### Task brief
Please rewrite the data as a numbered list, starting at the line containing "depuis 2011." and ending at the final line of the data, both included. Skip blank lines and leave the pictures out.

──────── Input material

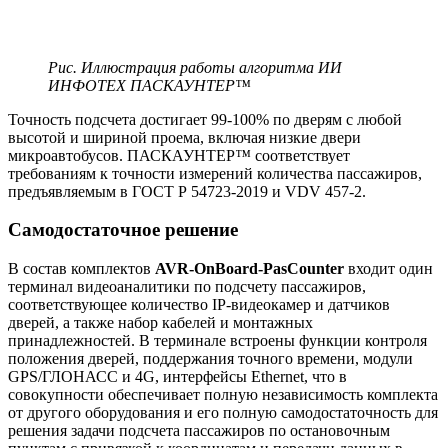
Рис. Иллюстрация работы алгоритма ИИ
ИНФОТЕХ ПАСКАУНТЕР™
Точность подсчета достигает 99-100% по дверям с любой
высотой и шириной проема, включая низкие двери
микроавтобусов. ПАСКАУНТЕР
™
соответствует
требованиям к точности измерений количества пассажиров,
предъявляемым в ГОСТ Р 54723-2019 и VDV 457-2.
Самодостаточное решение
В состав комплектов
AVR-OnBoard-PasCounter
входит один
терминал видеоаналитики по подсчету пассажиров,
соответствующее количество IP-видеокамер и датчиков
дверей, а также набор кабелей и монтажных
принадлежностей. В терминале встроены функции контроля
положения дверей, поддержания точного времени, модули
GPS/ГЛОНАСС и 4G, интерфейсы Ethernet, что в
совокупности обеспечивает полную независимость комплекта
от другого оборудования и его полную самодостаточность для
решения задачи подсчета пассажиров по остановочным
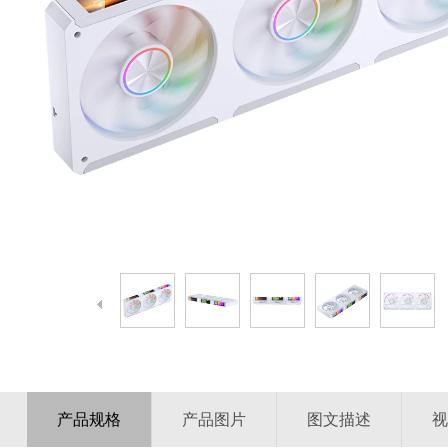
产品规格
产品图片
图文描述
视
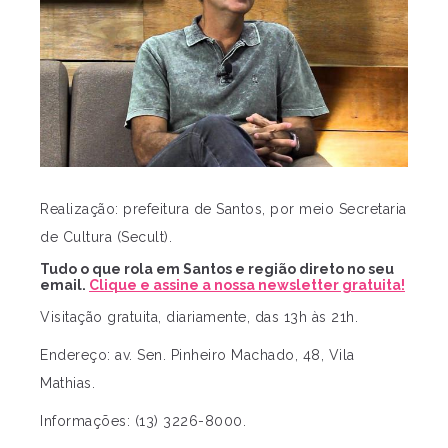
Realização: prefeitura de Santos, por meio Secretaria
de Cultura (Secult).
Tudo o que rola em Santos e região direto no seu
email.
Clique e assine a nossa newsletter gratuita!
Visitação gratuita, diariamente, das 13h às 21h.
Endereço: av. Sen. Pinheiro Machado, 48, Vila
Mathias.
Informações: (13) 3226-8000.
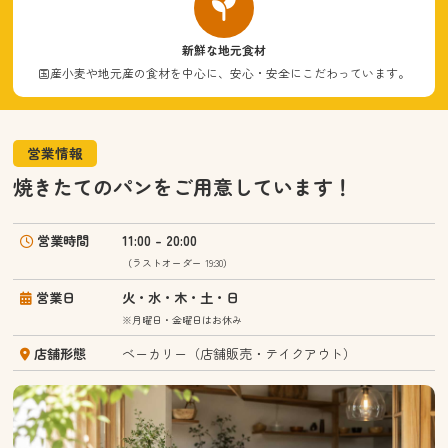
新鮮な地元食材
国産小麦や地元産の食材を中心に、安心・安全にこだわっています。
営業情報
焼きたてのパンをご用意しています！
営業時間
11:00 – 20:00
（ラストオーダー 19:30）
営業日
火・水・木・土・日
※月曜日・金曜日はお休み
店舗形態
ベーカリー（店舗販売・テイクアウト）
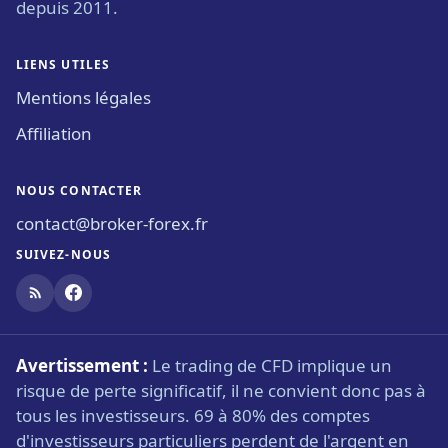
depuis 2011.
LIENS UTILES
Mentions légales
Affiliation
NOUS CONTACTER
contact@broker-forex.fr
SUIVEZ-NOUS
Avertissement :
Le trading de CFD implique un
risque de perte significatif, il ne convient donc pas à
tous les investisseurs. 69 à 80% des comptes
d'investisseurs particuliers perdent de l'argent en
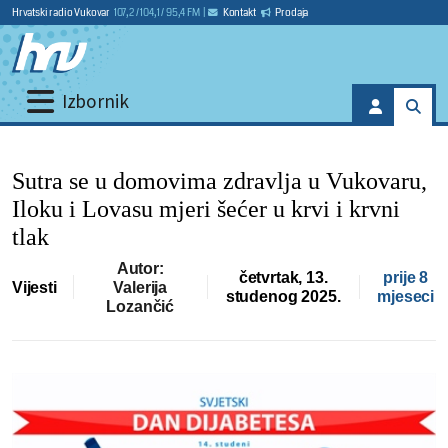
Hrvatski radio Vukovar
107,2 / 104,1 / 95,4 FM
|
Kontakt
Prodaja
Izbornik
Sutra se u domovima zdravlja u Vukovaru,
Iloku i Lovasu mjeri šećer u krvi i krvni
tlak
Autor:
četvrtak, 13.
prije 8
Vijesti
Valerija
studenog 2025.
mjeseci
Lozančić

────────────────

### Answer
1. depuis 2011.
2. LIENS UTILES
3. Mentions légales
4. Affiliation
5. NOUS CONTACTER
6. contact@broker-forex.fr
7. SUIVEZ-NOUS
8. Avertissement :
9. Le trading de CFD implique un
10. risque de perte significatif, il ne convient donc pas à
11. tous les investisseurs. 69 à 80% des comptes
12. d'investisseurs particuliers perdent de l'argent en
13. Hrvatski radio Vukovar
14. 107,2 / 104,1 / 95,4 FM
15. |
16. Kontakt
17. Prodaja
18. Izbornik
19. Sutra se u domovima zdravlja u Vukovaru,
20. Iloku i Lovasu mjeri šećer u krvi i krvni
21. tlak
22. Autor:
23. četvrtak, 13.
24. prije 8
25. Vijesti
26. Valerija
27. studenog 2025.
28. mjeseci
29. Lozančić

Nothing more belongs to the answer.